TSMC 7N to TSMC 6N is not a die shrink, but a small optimisation move. TSMC 6N is TSMC 7N+ in fact.
AMD's mistake was that it didn't shrink Navi 33 on the newer TSMC 5N, 4N or 3N processes! :banghead:
If anyone is to remove, it's the CEO, and then restructure the whole company under one top priority - GPUs.
CPUs can be left as a third priority, because they are not so important - bring less revenue, and AMD executes better with less efforts there.
finance.yahoo.com/quote/NVDA/
finance.yahoo.com/quote/AMD/
The XTX, XT and GRE are expensive silicon with raw specs, manufacturing costs, power envelopes, and transistor counts far exceeding their actual performance. That's the architectural bottleneck/bug that we are guessing AMD is talking about fixing. I distinctly remember the launch of Navi31 being a disappointment and multiple channels interviewing Scott Herkelman and covering Sam Naffziger's deep dive on the pros and cons of moving GPUs to chiplets. AMD basically admitted that they couldn't scale the interconnects as well as they hoped which is one possible reason why RDNA3 chiplets weren't as fast or cost-effective as the hype and pre-launch info originally predicted.
If fixing this bug opens up 20-30% more performance from the same design, then we have an RDNA4 "7800XT Revision 2.0" that AMD's been selling for $500 up until now, but with ~7900XT performance.
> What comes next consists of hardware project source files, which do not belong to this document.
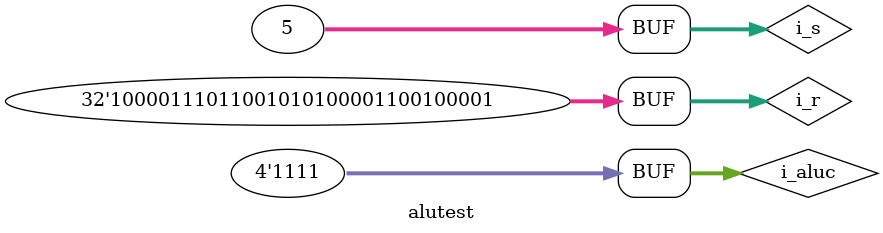
<source format=v>
`timescale 1ns / 1ps


module alutest;

	// Inputs
	reg [31:0] i_r;
	reg [31:0] i_s;
	reg [3:0] i_aluc;

	// Outputs
	wire [31:0] o_alu;

	// Instantiate the Unit Under Test (UUT)
	Alu uut (
		.i_r(i_r), 
		.i_s(i_s), 
		.i_aluc(i_aluc), 
		.o_alu(o_alu)
	);

	initial begin
		// Initialize Inputs
		i_r = 32'h87654321;
		i_s = 32'd5;
		i_aluc = 0;

		// Wait 100 ns for global reset to finish
		#100;
		
		// Add stimulus here
		i_aluc = 4'b1000;
		#100;
		i_aluc = 4'b1100;
		#100;
		i_aluc = 4'b1101;
		#100;
		i_aluc = 4'b1111;
	end
      
endmodule


</source>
I just hope that among the big changes that RDNA5 intends to implement one will be MCM with Multi-GCD.
GPUs are very sensitive to latencies, they work best when the latencies are extremely low, which means a monolithic design, chiplets are good for CPUs, but extremely bad for GPUs.
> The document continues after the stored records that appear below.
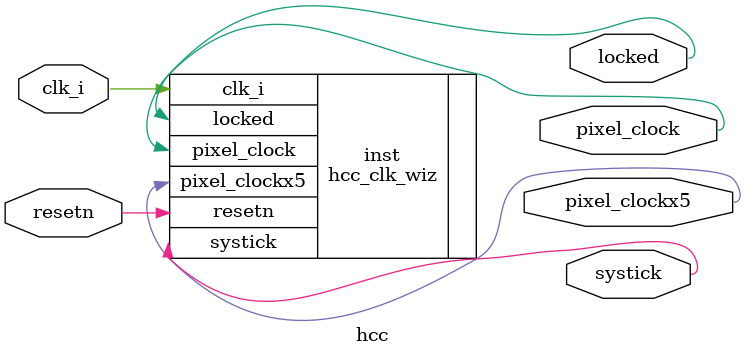
<source format=v>


`timescale 1ps/1ps

(* CORE_GENERATION_INFO = "hcc,clk_wiz_v6_0_4_0_0,{component_name=hcc,use_phase_alignment=true,use_min_o_jitter=false,use_max_i_jitter=false,use_dyn_phase_shift=false,use_inclk_switchover=false,use_dyn_reconfig=false,enable_axi=0,feedback_source=FDBK_AUTO,PRIMITIVE=MMCM,num_out_clk=3,clkin1_period=20.000,clkin2_period=10.0,use_power_down=false,use_reset=true,use_locked=true,use_inclk_stopped=false,feedback_type=SINGLE,CLOCK_MGR_TYPE=NA,manual_override=false}" *)

module hcc 
 (
  // Clock out ports
  output        systick,
  output        pixel_clock,
  output        pixel_clockx5,
  // Status and control signals
  input         resetn,
  output        locked,
 // Clock in ports
  input         clk_i
 );

  hcc_clk_wiz inst
  (
  // Clock out ports  
  .systick(systick),
  .pixel_clock(pixel_clock),
  .pixel_clockx5(pixel_clockx5),
  // Status and control signals               
  .resetn(resetn), 
  .locked(locked),
 // Clock in ports
  .clk_i(clk_i)
  );

endmodule

</source>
That's why CrossFire is no longer supported.
Do they want to invent a new type of CrossFire?
The gap between nVidia and AMD has widen to a ridiculous amount.
A couple of days ago I read about companies that ordered 5b, 14b, 30b chips from nVidia.
....b=billions $.
China’s internet giants order $5bn of Nvidia chips to power AI ambitions
Spent nearly 10 billion US dollars to buy Nvidia AI chips! Meta is making every effort to develop open source AGI
Chiplets are why 96-core EPYCs exist and are stealing huge amounts of business from Intel. AMD can sell those 12-chiplet EYPCs for $14750 rather than selling twelve 7950X CPUs for $550 each.
So, I doubt they'll give up. If AMD ever manage to solve the latency issues and scale GPU cores (not memory subsystems) out to multiple chiplets, they could effectively make massive GPUs like the 4090 is, but at a tiny fraction of the cost.
Dismissing AMD because their very first attempt at GPU chiplets was mediocre would be stupid. They've demonstrated they have the skill to improve chiplets, reducing the downsides to a mutli-chip architecture with each generation. They will never be as good as performant as the equivalent monolithic solution, but that's not the point, they can potentially scale far beyond what's even possible to manufacture as a monolithic design.
Give them time; AMD might give up on the idea of scalable GPU chiplets, but I have my doubts.
A Multi-GCD design is the most important thing AMD could bring out to be more competitive. Instead of developing 5-6 chips, a single block (GCD) would serve all segments, simply by putting these chips together. Billions would be saved in the process.
But it's obvious that such a design needs to drastically change the graphics processing model.
"The new patent (PDF) is dated November 23, 2023, so we'll likely not see this for a while. It describes a GPU design radically different from its existing chiplet layout, which has a host of memory cache dies (MCD) spread around the large main GPU die, which it calls the Graphics Compute Die (GCD). The new patent suggests AMD is exploring making the GCD out of chiplets instead of just one giant slab of silicon at some point in the future. It describes a system that distributes a geometry workload across several chiplets, all working in parallel. Additionally, no "central chiplet" is distributing work to its subordinates, as they will all function independently.